DATA SHOWN -

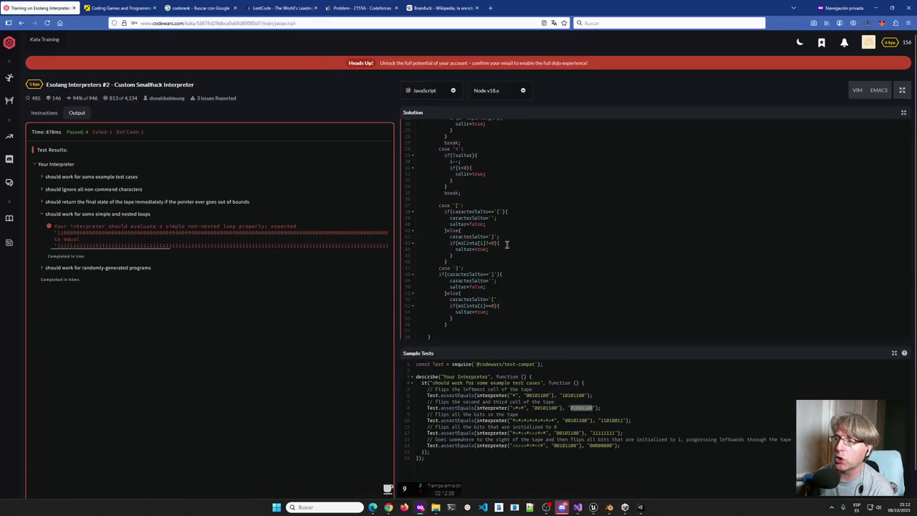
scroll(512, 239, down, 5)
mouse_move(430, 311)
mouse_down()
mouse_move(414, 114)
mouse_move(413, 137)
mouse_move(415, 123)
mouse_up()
---
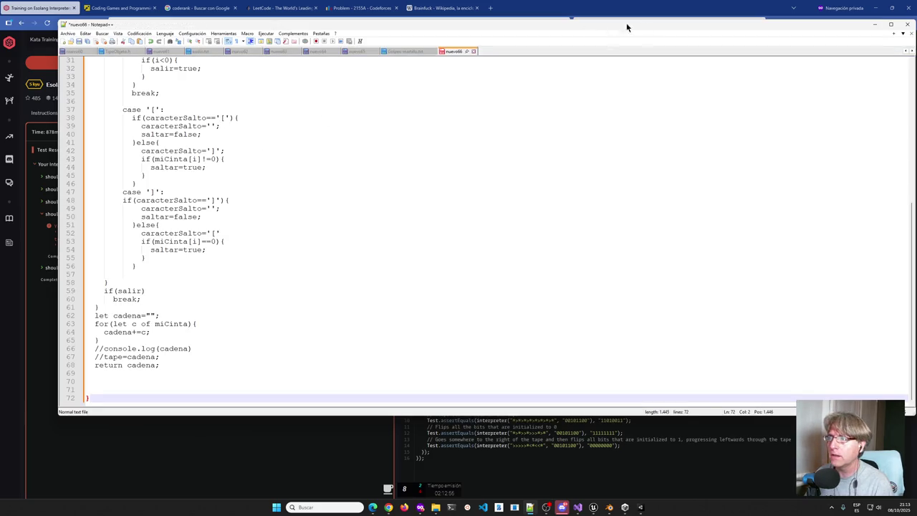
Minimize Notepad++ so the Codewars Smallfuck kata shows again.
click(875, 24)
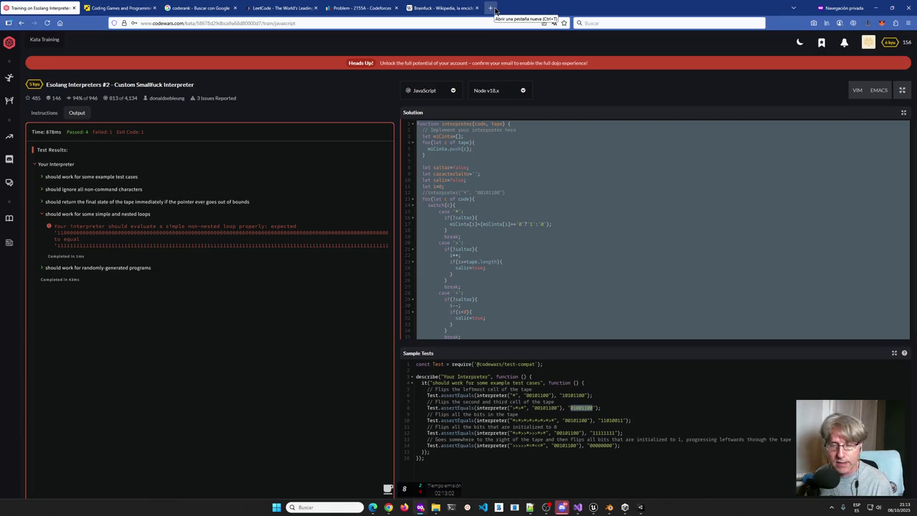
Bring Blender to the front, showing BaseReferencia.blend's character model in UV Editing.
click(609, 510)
...
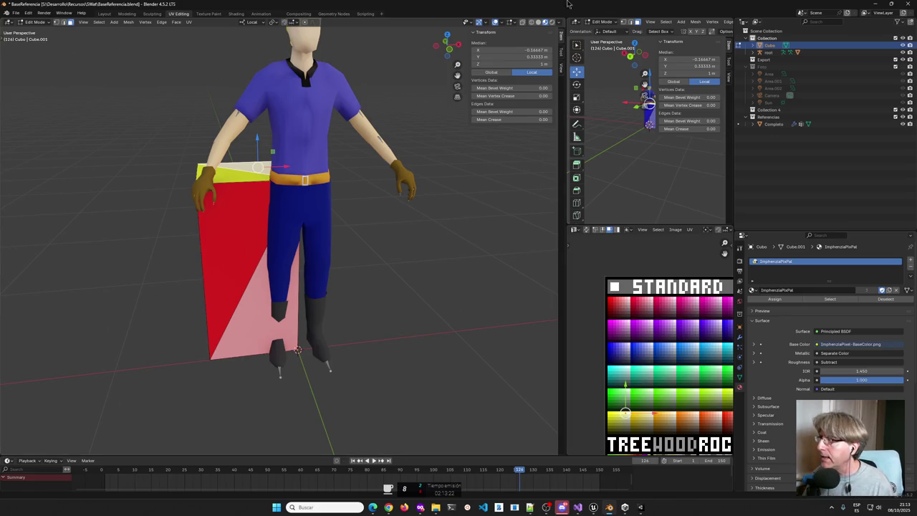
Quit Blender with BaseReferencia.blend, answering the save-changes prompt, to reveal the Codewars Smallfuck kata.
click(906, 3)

WORK TO BE COMPLETED -
Filter the entries above down to the lines containing the word "Blender".

WRITTEN ANSWER -
Bring Blender to the front, showing BaseReferencia.blend's character model in UV Editing.
Quit Blender with BaseReferencia.blend, answering the save-changes prompt, to reveal the Codewars Smallfuck kata.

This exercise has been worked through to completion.